Return all the data exactly, keeping the pictures out.
*** Opening Input data ***
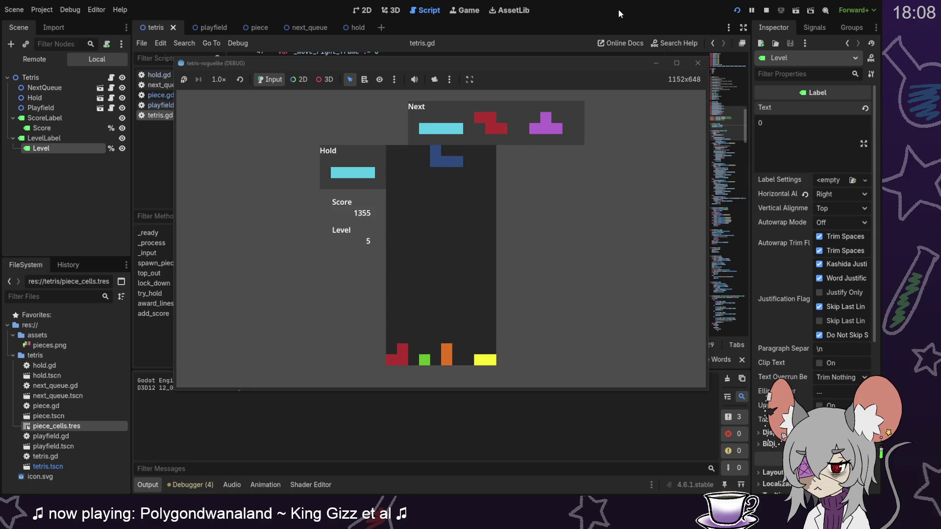
Stack the J, I, Z, T and S pieces, then swap J for the held I and fill the gap.
key(Down)
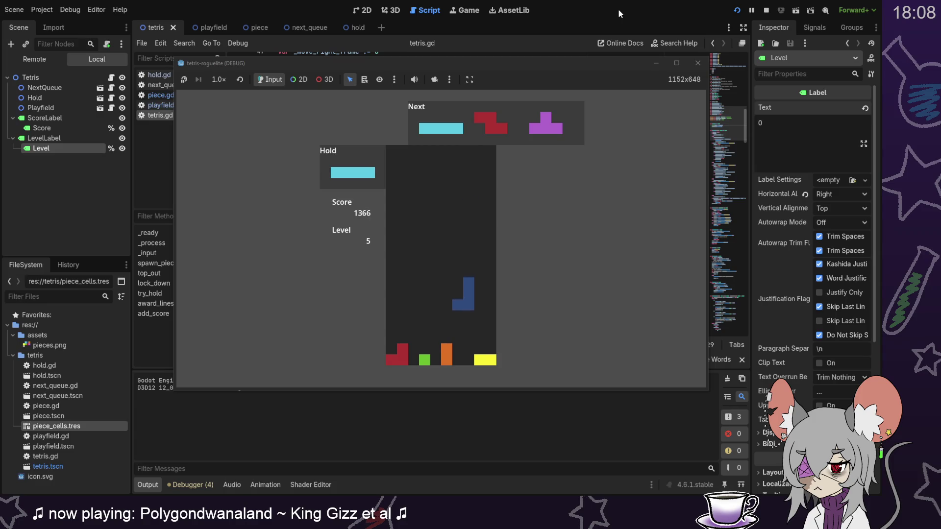
key(Up)
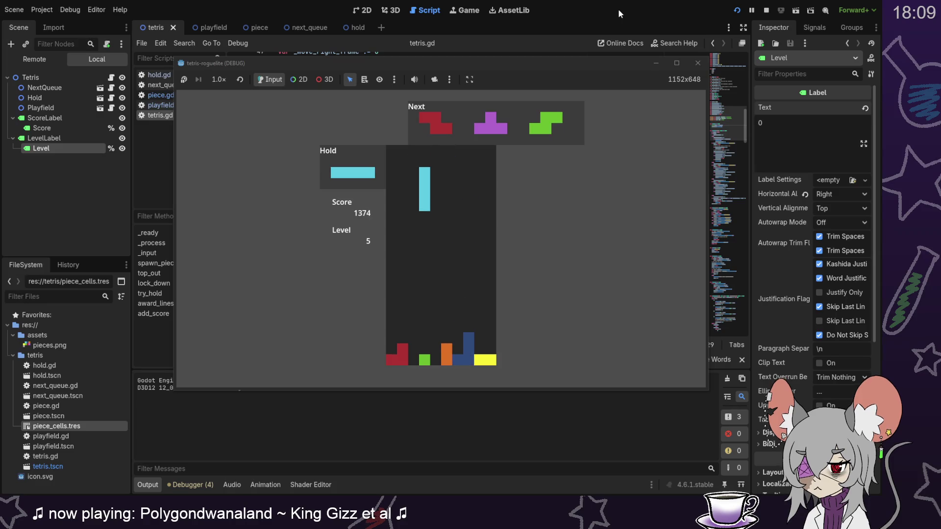
key(Right)
key(Down)
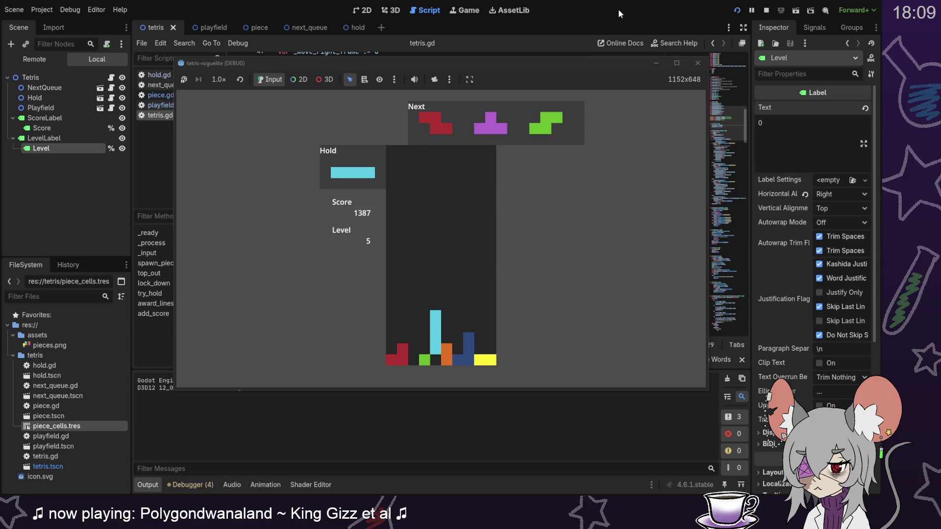
key(Up)
key(Left)
key(Down)
key(Down)
key(Down)
key(Down)
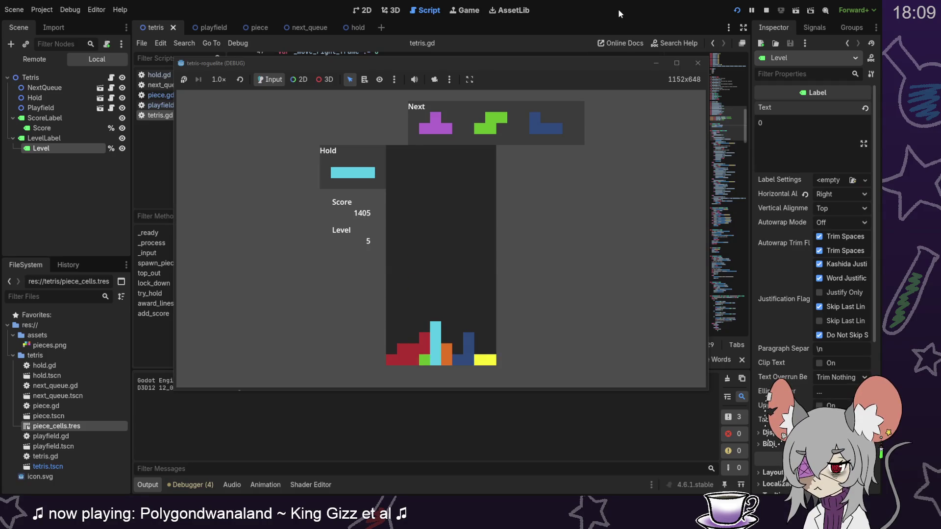
key(Left)
key(Down)
key(Down)
key(Down)
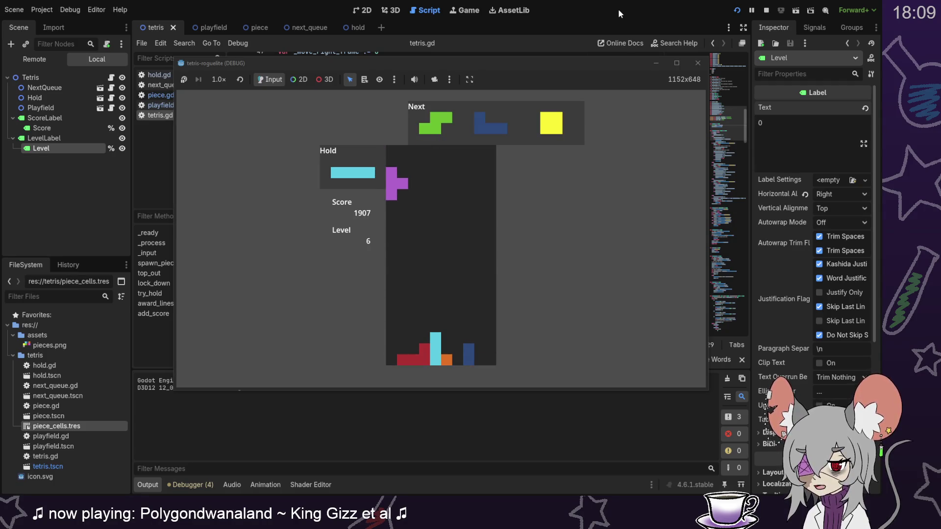
key(Down)
key(Down)
key(Down)
key(Right)
key(Right)
key(Down)
key(Down)
key(Down)
key(Down)
key(Down)
key(Down)
key(c)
*** Closing Input data ***
Problem solution -
Stack the J, I, Z, T and S pieces, then swap J for the held I and fill the gap.
key(Down)
key(Up)
key(Right)
key(Down)
key(Up)
key(Left)
key(Down)
key(Down)
key(Down)
key(Down)
key(Left)
key(Down)
key(Down)
key(Down)
key(Down)
key(Down)
key(Down)
key(Right)
key(Right)
key(Down)
key(Down)
key(Down)
key(Down)
key(Down)
key(Down)
key(c)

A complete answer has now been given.